━━━ Supplied data
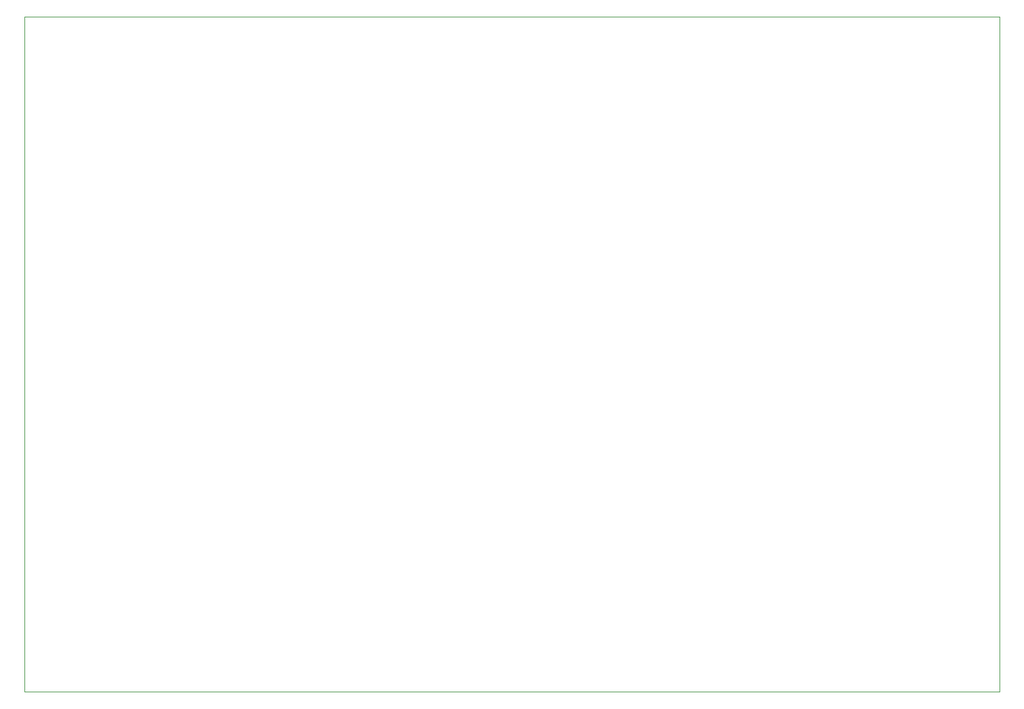
<source format=gbr>
G04 #@! TF.GenerationSoftware,KiCad,Pcbnew,5.1.9-73d0e3b20d~88~ubuntu20.04.1*
G04 #@! TF.CreationDate,2021-02-07T22:25:47+01:00*
G04 #@! TF.ProjectId,dtZ80,64745a38-302e-46b6-9963-61645f706362,1*
G04 #@! TF.SameCoordinates,PX60e4b00PY6bcb370*
G04 #@! TF.FileFunction,Legend,Bot*
G04 #@! TF.FilePolarity,Positive*
%FSLAX46Y46*%
G04 Gerber Fmt 4.6, Leading zero omitted, Abs format (unit mm)*
G04 Created by KiCad (PCBNEW 5.1.9-73d0e3b20d~88~ubuntu20.04.1) date 2021-02-07 22:25:47*
%MOMM*%
%LPD*%
G01*
G04 APERTURE LIST*
G04 #@! TA.AperFunction,Profile*
%ADD10C,0.050000*%
G04 #@! TD*
G04 APERTURE END LIST*
D10*
X-11430000Y0D02*
X-139700000Y0D01*
X-11430000Y88900000D02*
X-11430000Y0D01*
X-139700000Y88900000D02*
X-139700000Y0D01*
X-11430000Y88900000D02*
X-139700000Y88900000D01*
M02*

</source>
━━━━━━
What to do ->
Each record must appear again exactly as written above, without its pictures.

Written response ->
<source format=gbr>
G04 #@! TF.GenerationSoftware,KiCad,Pcbnew,5.1.9-73d0e3b20d~88~ubuntu20.04.1*
G04 #@! TF.CreationDate,2021-02-07T22:25:47+01:00*
G04 #@! TF.ProjectId,dtZ80,64745a38-302e-46b6-9963-61645f706362,1*
G04 #@! TF.SameCoordinates,PX60e4b00PY6bcb370*
G04 #@! TF.FileFunction,Legend,Bot*
G04 #@! TF.FilePolarity,Positive*
%FSLAX46Y46*%
G04 Gerber Fmt 4.6, Leading zero omitted, Abs format (unit mm)*
G04 Created by KiCad (PCBNEW 5.1.9-73d0e3b20d~88~ubuntu20.04.1) date 2021-02-07 22:25:47*
%MOMM*%
%LPD*%
G01*
G04 APERTURE LIST*
G04 #@! TA.AperFunction,Profile*
%ADD10C,0.050000*%
G04 #@! TD*
G04 APERTURE END LIST*
D10*
X-11430000Y0D02*
X-139700000Y0D01*
X-11430000Y88900000D02*
X-11430000Y0D01*
X-139700000Y88900000D02*
X-139700000Y0D01*
X-11430000Y88900000D02*
X-139700000Y88900000D01*
M02*

</source>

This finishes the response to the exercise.